Segment Start: STUDY MATERIAL

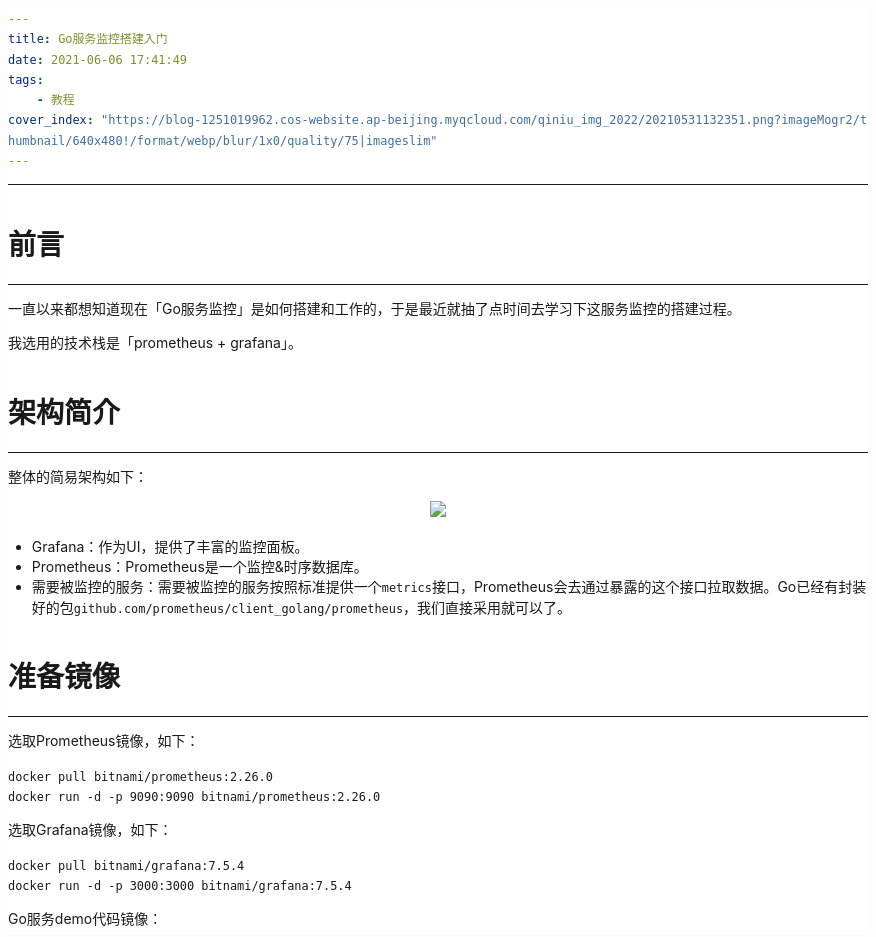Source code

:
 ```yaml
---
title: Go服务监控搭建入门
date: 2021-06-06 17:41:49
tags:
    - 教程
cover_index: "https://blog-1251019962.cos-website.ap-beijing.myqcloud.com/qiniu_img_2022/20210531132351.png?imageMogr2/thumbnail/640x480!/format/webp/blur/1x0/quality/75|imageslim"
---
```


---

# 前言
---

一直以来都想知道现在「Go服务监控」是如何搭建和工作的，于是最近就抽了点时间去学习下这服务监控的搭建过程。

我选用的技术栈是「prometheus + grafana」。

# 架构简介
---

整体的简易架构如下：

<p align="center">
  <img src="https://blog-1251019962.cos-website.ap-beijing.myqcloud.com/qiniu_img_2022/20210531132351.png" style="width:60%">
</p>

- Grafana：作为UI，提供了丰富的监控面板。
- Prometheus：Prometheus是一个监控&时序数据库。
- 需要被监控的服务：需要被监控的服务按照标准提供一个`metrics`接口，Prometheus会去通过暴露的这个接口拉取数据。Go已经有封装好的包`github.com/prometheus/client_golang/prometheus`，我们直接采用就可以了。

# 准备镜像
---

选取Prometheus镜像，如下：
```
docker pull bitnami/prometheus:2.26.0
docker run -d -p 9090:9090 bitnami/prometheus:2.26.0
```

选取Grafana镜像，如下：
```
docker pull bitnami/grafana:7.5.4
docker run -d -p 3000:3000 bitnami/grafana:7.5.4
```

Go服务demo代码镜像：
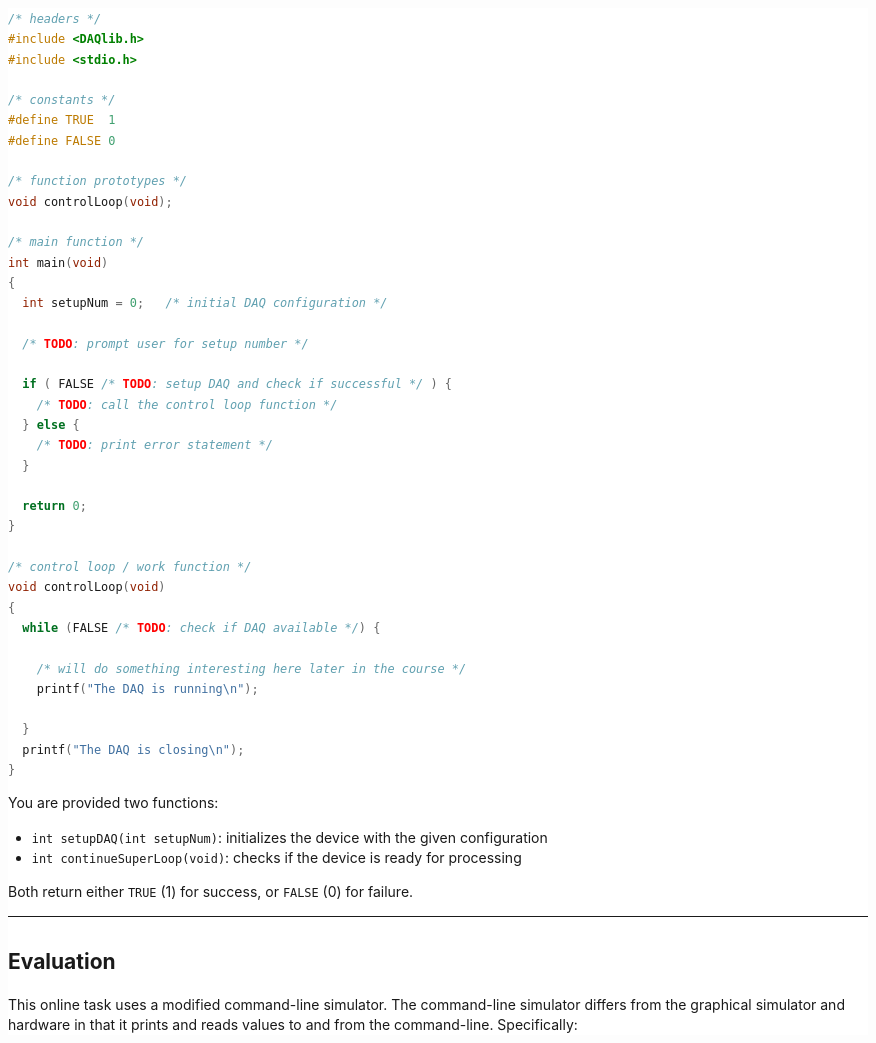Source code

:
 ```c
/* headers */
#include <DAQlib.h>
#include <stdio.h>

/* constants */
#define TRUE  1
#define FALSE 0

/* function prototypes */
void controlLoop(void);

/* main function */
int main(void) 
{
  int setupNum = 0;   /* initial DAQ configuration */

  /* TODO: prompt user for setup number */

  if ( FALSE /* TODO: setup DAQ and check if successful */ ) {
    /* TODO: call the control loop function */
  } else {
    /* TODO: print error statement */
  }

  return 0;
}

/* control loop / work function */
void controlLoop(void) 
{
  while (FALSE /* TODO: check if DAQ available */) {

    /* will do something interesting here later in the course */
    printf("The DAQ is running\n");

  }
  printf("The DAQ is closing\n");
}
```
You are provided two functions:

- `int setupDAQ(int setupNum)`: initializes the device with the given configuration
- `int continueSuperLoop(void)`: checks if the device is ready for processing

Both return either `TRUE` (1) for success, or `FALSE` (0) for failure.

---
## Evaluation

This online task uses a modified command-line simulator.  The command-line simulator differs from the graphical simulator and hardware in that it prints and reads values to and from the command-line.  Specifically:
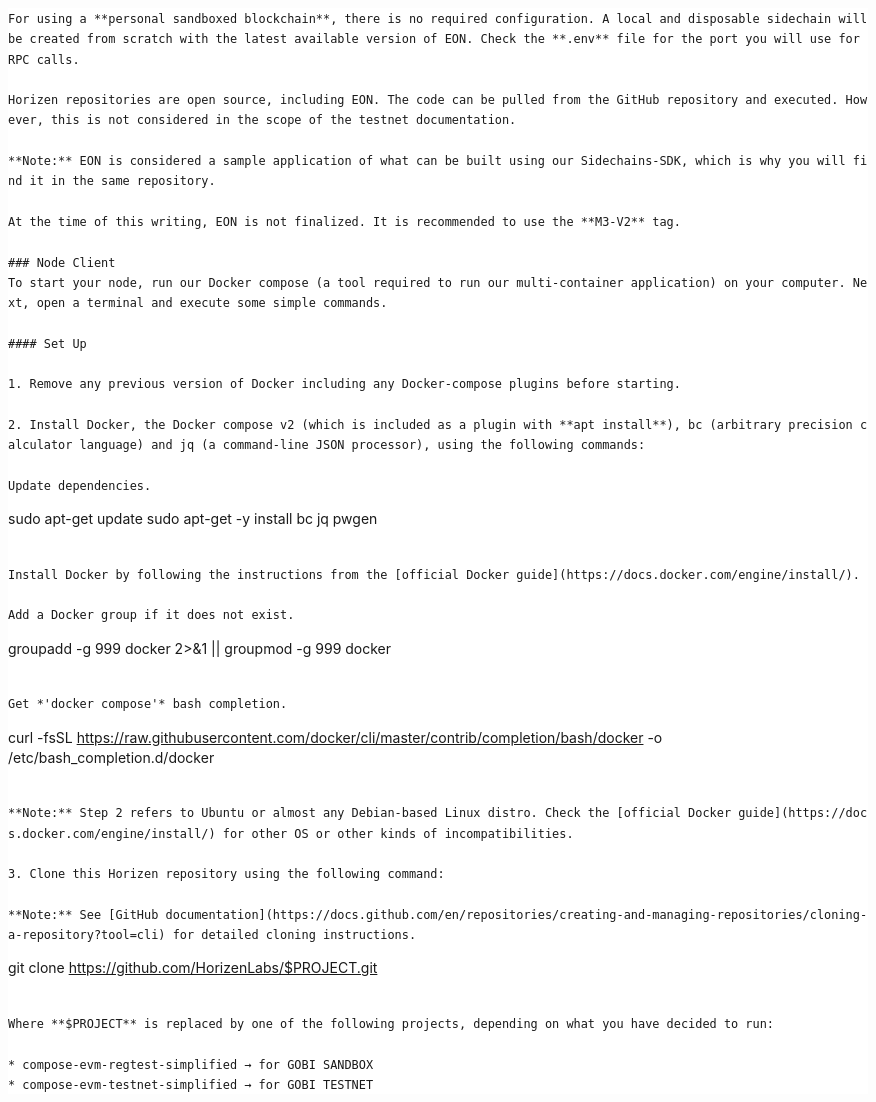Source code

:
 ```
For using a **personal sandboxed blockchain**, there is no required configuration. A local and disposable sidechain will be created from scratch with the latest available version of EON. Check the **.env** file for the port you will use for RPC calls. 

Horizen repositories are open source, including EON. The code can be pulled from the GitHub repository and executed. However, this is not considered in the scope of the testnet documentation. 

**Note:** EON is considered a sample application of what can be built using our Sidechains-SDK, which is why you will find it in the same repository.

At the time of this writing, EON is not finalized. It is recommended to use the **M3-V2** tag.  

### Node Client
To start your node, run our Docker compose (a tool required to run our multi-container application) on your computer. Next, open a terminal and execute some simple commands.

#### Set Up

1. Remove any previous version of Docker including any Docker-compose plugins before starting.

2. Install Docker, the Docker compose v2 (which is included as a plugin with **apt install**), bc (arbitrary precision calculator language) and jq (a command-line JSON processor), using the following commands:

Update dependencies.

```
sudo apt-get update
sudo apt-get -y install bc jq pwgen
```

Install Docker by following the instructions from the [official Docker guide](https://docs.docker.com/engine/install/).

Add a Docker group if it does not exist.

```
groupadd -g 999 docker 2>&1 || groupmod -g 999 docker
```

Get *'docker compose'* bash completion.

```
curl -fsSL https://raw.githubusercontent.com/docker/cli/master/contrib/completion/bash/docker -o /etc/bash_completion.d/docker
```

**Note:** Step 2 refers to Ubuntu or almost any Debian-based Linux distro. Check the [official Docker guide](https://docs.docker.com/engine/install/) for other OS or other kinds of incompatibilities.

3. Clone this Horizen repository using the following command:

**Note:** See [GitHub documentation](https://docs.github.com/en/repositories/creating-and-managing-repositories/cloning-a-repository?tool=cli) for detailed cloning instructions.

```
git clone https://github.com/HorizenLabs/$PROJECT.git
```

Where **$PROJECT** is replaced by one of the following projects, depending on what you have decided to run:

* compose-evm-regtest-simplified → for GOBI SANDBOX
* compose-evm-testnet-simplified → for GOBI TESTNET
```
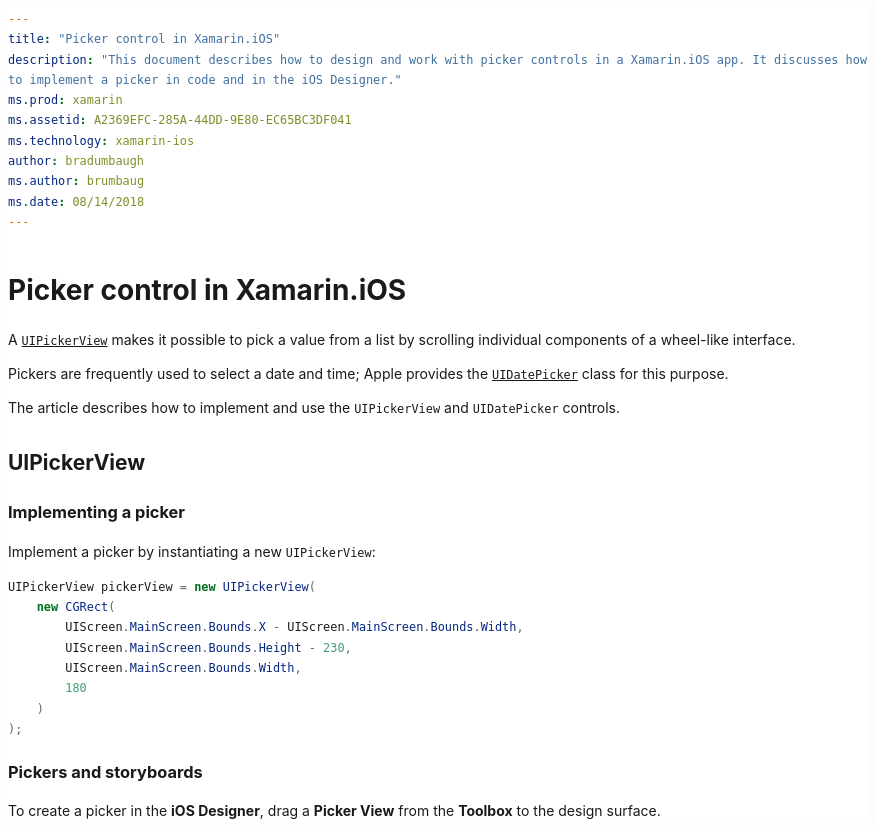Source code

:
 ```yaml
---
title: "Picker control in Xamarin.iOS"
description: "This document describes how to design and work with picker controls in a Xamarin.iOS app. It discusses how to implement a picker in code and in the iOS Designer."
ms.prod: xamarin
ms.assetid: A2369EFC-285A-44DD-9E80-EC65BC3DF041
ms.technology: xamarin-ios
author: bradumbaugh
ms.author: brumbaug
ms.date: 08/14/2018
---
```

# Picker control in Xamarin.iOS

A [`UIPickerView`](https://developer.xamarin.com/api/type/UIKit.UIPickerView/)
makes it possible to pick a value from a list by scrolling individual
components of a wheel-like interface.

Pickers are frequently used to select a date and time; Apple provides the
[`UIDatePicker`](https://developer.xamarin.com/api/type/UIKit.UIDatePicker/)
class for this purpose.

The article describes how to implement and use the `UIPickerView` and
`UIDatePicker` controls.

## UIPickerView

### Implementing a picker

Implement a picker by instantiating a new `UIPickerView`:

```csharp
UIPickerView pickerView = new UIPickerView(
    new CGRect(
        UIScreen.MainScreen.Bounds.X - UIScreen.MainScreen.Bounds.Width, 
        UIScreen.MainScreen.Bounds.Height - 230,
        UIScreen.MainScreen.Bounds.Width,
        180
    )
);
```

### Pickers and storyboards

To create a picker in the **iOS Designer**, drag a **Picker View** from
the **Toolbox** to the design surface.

Segment End: STUDY MATERIAL

__WORK TASK__: In which lines of the material above does the string "engine" occur? Copy them all.

__WRITTEN REPLY__:
Install Docker by following the instructions from the [official Docker guide](https://docs.docker.com/engine/install/).
**Note:** Step 2 refers to Ubuntu or almost any Debian-based Linux distro. Check the [official Docker guide](https://docs.docker.com/engine/install/) for other OS or other kinds of incompatibilities.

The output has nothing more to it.